Human Rights Writers Association of Nigeria (HURIWA) has told the Deputy Speaker of the House of Representatives, Benjamin Kalu, to stop creating the impression that the Igbo people are beggars who line up around government houses to collect bags of rice and remnants of foodstuffs.
The rights group admonished him to stop insulting Ndigbo by informing the world that hunger instigated the extensive and heightened state of insecurity in the South East.
HURIWA emphasised that the root causes of the worrisome insecurity and seeming instability in the once economically flourishing and peaceful South East is not because the people are lazy and, therefore, hungry, stressing that Kalu’s Peace in South East East Project (PISE-P) has attempted to recreate false narratives by distributing bags of rice to some people in Abia State.

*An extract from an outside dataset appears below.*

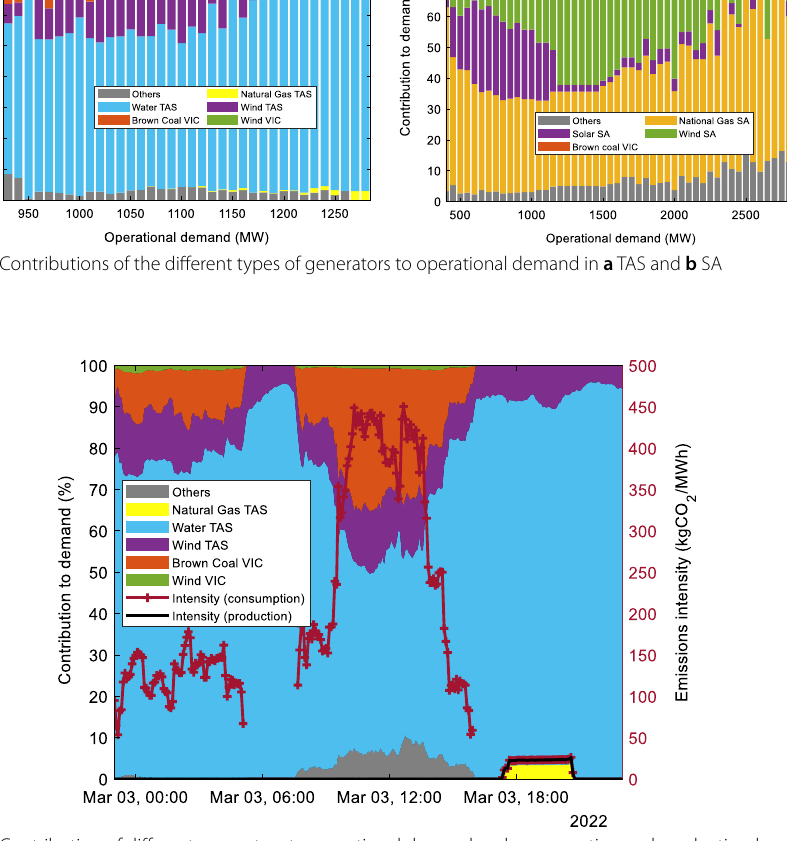
Fig. 8 Contribution of different generators to operational demand and consumption and production-based emissions intensity for TAS on 3 rd March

The group said: “Kalu needs to know that most Igbo youths are either in their shops working hard to make a decent living, or farming and engaging in other productive enterprises even in the information technology sectors.”
“The Igbo youths, who are well educated and highly skilled, are busy working as medical experts and academics in the different reputable faculties in the advanced societies of Canada, U.S.A, Australia, France, Italy, Germany. So, the Deputy Speaker should stop distracting Ndigbo because we will never reduce ourselves to the pathetic position of beggars. Begging is antithetical to our culture and is, indeed, a cultural heresy.”

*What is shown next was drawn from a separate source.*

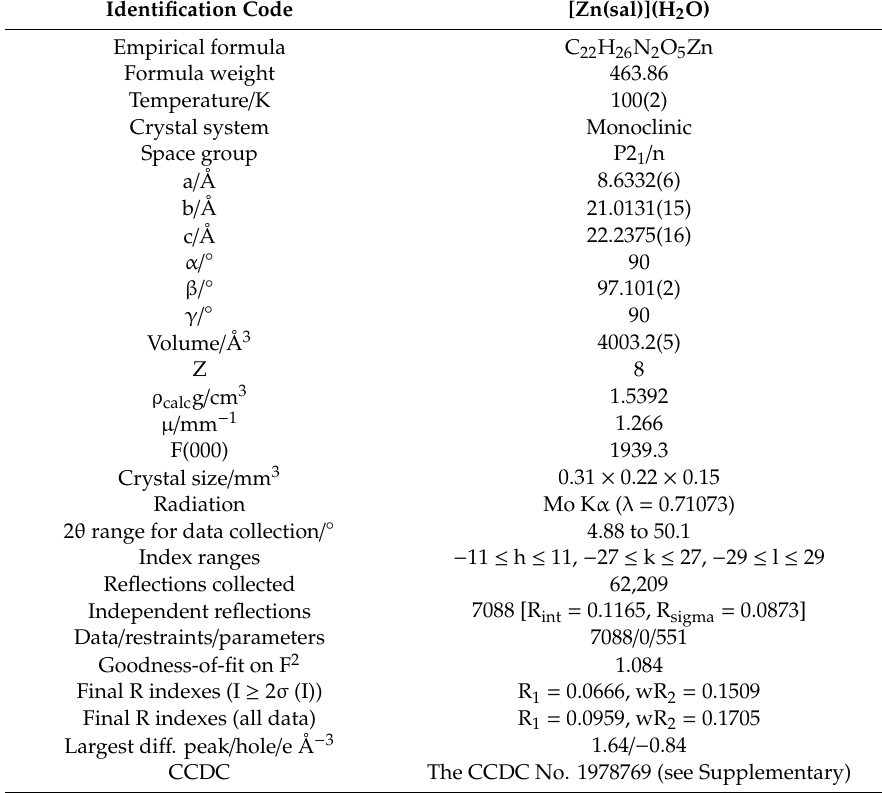
Table 1. Crystal data and structural refinement for the [Zn(sal)](H 2 O)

HURIWA recalled that the Deputy Speaker flagged off his initiative in Bende Council of Abia State under the agriculture and food security pillar of PISE-P, titled, ‘A Hungry Man is An Angry Man’ in recognition of the importance of food in the drive for peace in the region.
According to reports, the launch witnessed the distribution of food items across the 17 local councils of the state and other areas in the region.